Passage to read:
>> begin
Buying a hot dog is an essential, unquestionable transaction, the lowest common denominator of American commerce. The sale of a hot dog delivers about the same amount of marginal satisfaction to the buyer, who gets — by my reckoning — about 40 cents worth of food, heated and assembled nicely for $1.75, and to the vendor, who makes something like $1.35 for three moves — unfolding a bun, tonging a hot dog, and splashing on some relish. No sales, no specials, no markdowns. Day in, day out, clear and glorious. No one screws anyone. The emptor is plenty caveat.

That’s why I wanted a deal.

I’ve always understood that certain transactions are designed to be pushed back and forth, made with the expectation of counteroffer, laid on the table in order to be hashed out for weeks or bickered over for mere minutes in the halo of a streetlight. I like getting my price, something that acknowledges my end, makes me feel my business is appreciated. In my time I’ve struck deals with landlords, car mechanics, electricians, house painters, cable guys, real estate agents, drug dealers, with bullies, bosses, pimps, pit bosses, and local politicians. These people expect no less; negotiation is their creed. But I wanted to test myself.

What if I opened every transaction to a haggle? What if I made my own bid on a TiVo? A counteroffer on dry cleaning? What if I treated the list price for a dress shirt as merely a suggestion? Could I insert myself into every transaction so that price wasn’t so much of an absolute? I wanted to know. For three months, I would haggle everything that came my way, insisting to everyone who would listen that price was a fluid force, a matter of argument.

And I started with a hot dog.

The vendor was working a cart on the corner of Forty-seventh and Broadway, across from the Edison Hotel in Manhattan. I stood in a nearby Starbucks and watched as he rolled the cart into place and laid out his garnishes before I approached.

I ordered my dog — his first sale of the day, I knew. He poked around in his vat and drew one out. Younger than I, this was a man working without thinking, without even looking my way. I decided on the direct approach, no bullshit, to make him snap to, just to see what it would get me.
>> end
Stated exercise 1: Duplicate the saved entries from the first line of the entries up to and including the line with "Dot at: (234, 178)".

[Saved entries]
>> begin
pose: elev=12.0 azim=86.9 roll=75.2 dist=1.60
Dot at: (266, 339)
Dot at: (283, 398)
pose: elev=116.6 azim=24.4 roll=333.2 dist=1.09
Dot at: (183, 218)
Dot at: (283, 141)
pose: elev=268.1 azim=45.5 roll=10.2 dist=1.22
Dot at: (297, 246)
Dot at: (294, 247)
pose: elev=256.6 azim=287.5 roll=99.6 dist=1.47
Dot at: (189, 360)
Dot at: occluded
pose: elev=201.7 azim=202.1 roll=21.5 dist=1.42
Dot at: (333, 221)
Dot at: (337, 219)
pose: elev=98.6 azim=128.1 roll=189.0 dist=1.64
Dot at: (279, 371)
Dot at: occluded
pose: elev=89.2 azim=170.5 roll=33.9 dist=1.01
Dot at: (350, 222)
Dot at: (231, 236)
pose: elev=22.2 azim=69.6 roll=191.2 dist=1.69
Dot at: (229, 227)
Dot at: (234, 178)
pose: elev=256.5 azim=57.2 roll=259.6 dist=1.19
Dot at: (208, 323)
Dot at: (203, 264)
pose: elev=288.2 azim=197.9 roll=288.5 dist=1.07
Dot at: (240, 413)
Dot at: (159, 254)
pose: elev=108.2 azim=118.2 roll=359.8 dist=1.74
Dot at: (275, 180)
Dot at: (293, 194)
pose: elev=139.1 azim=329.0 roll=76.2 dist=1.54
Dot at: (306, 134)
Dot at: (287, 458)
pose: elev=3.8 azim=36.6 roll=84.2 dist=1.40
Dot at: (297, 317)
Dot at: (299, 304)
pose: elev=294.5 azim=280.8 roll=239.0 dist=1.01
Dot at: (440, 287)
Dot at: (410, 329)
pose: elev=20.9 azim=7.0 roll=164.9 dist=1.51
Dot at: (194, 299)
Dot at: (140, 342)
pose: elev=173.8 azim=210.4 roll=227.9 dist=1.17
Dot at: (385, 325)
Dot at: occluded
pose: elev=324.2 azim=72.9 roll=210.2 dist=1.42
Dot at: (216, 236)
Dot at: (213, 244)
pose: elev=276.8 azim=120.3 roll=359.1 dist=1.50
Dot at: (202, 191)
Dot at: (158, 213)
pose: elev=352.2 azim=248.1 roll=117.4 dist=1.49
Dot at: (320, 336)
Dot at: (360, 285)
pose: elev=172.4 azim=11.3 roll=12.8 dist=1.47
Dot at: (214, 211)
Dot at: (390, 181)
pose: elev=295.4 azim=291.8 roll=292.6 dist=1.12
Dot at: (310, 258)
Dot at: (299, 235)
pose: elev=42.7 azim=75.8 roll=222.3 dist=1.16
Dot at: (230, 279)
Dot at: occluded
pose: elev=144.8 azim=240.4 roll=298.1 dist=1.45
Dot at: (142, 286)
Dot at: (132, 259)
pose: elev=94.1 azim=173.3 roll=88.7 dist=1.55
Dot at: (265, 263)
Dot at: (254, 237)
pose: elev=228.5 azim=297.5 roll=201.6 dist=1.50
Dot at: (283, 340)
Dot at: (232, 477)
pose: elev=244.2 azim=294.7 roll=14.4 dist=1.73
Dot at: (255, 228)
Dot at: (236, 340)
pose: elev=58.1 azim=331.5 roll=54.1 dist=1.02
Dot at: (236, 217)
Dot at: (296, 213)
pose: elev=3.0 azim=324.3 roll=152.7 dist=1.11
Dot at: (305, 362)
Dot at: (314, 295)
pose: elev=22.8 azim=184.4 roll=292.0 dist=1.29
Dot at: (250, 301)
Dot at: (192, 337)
>> end
Stated exercise 2: Summarize the passage about haggling over a hot dog in two sentences.

Full output 1:
pose: elev=12.0 azim=86.9 roll=75.2 dist=1.60
Dot at: (266, 339)
Dot at: (283, 398)
pose: elev=116.6 azim=24.4 roll=333.2 dist=1.09
Dot at: (183, 218)
Dot at: (283, 141)
pose: elev=268.1 azim=45.5 roll=10.2 dist=1.22
Dot at: (297, 246)
Dot at: (294, 247)
pose: elev=256.6 azim=287.5 roll=99.6 dist=1.47
Dot at: (189, 360)
Dot at: occluded
pose: elev=201.7 azim=202.1 roll=21.5 dist=1.42
Dot at: (333, 221)
Dot at: (337, 219)
pose: elev=98.6 azim=128.1 roll=189.0 dist=1.64
Dot at: (279, 371)
Dot at: occluded
pose: elev=89.2 azim=170.5 roll=33.9 dist=1.01
Dot at: (350, 222)
Dot at: (231, 236)
pose: elev=22.2 azim=69.6 roll=191.2 dist=1.69
Dot at: (229, 227)
Dot at: (234, 178)

Full output 2: The narrator calls buying a hot dog a fixed, fair transaction with no sales or markdowns. Having struck deals with many people who expect negotiation, the narrator sets out to haggle over everything for three months, starting with a hot dog from a vendor's cart at Forty-seventh and Broadway.